Exactly as written and without the pictures, output the entries below.
________
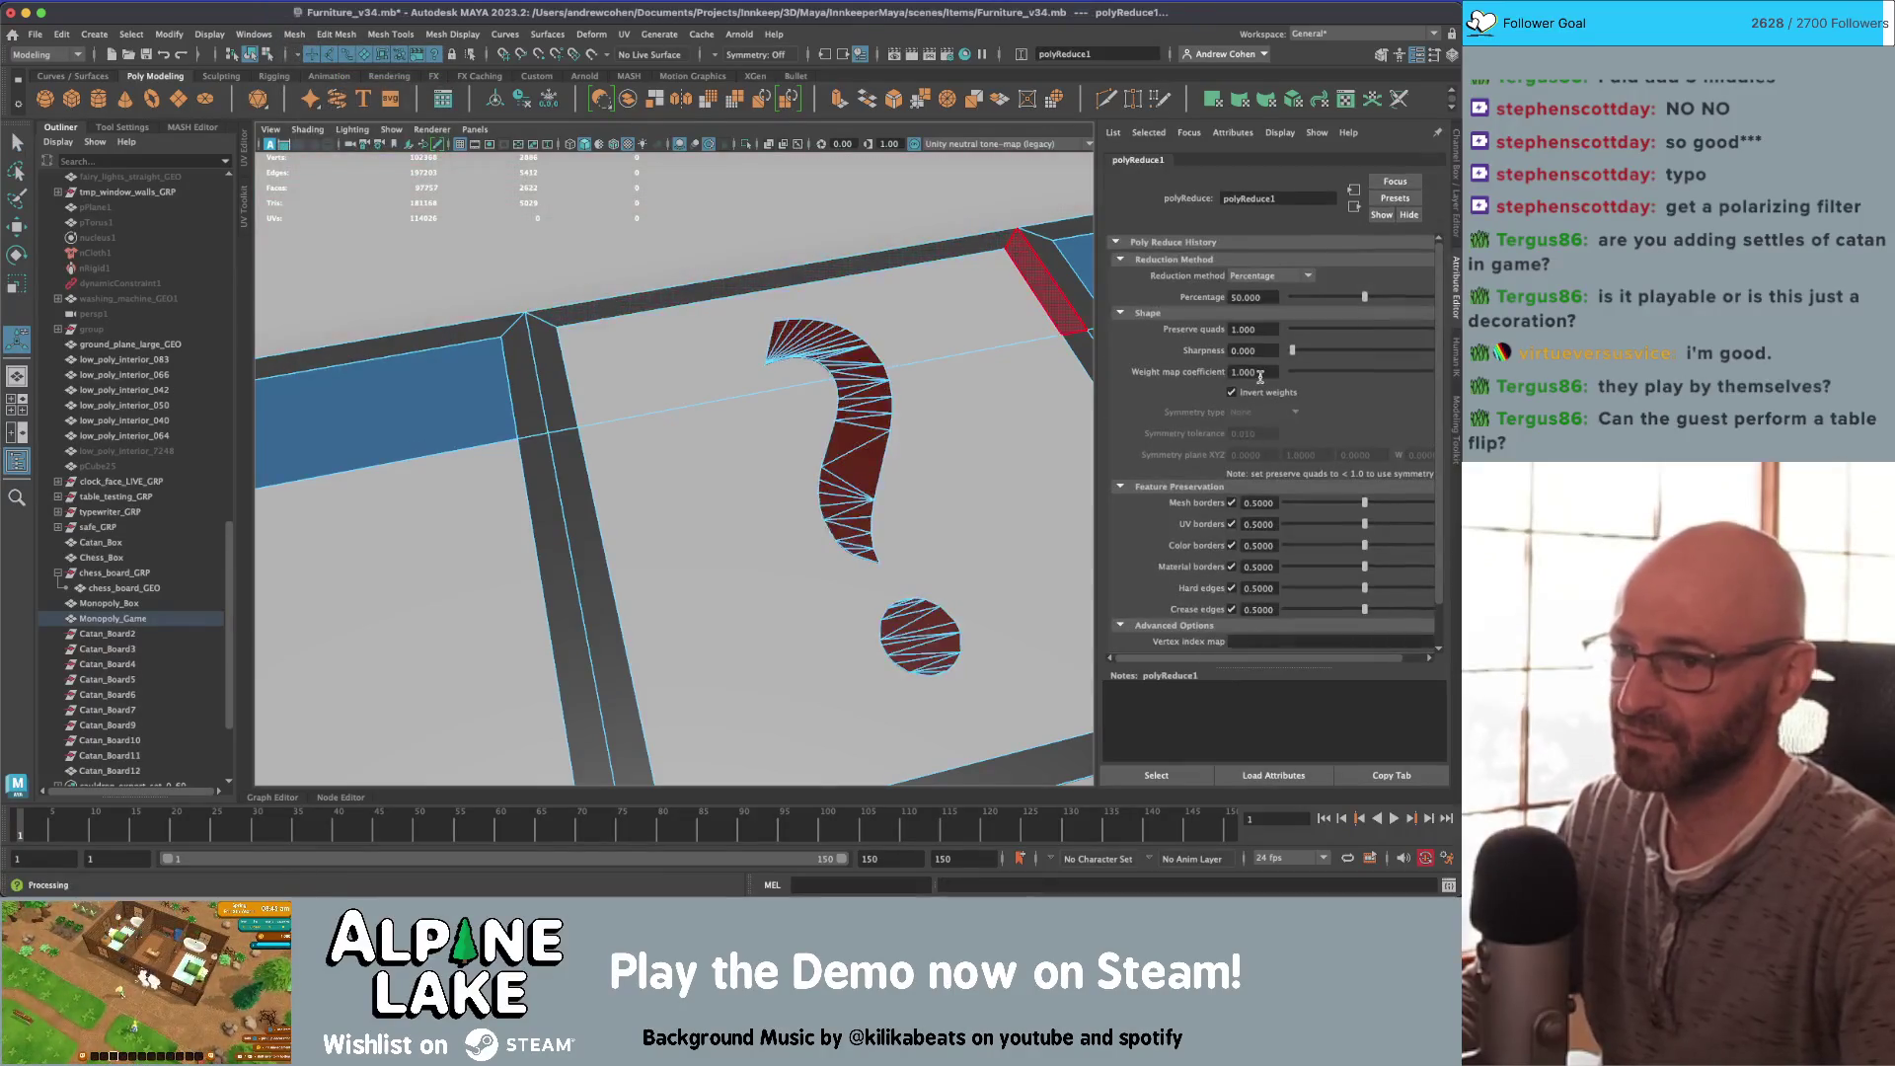
{"action": "left_click_drag", "start_coordinate": [1380, 298], "coordinate": [1410, 298]}
{"action": "mouse_move", "coordinate": [964, 423]}
{"action": "left_mouse_down", "text": "alt"}
{"action": "mouse_move", "coordinate": [934, 398]}
{"action": "mouse_move", "coordinate": [848, 445]}
{"action": "left_mouse_up", "text": "alt"}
________
Answer box
{"action": "left_click_drag", "start_coordinate": [1380, 298], "coordinate": [1410, 298]}
{"action": "mouse_move", "coordinate": [964, 423]}
{"action": "left_mouse_down", "text": "alt"}
{"action": "mouse_move", "coordinate": [934, 398]}
{"action": "mouse_move", "coordinate": [848, 445]}
{"action": "left_mouse_up", "text": "alt"}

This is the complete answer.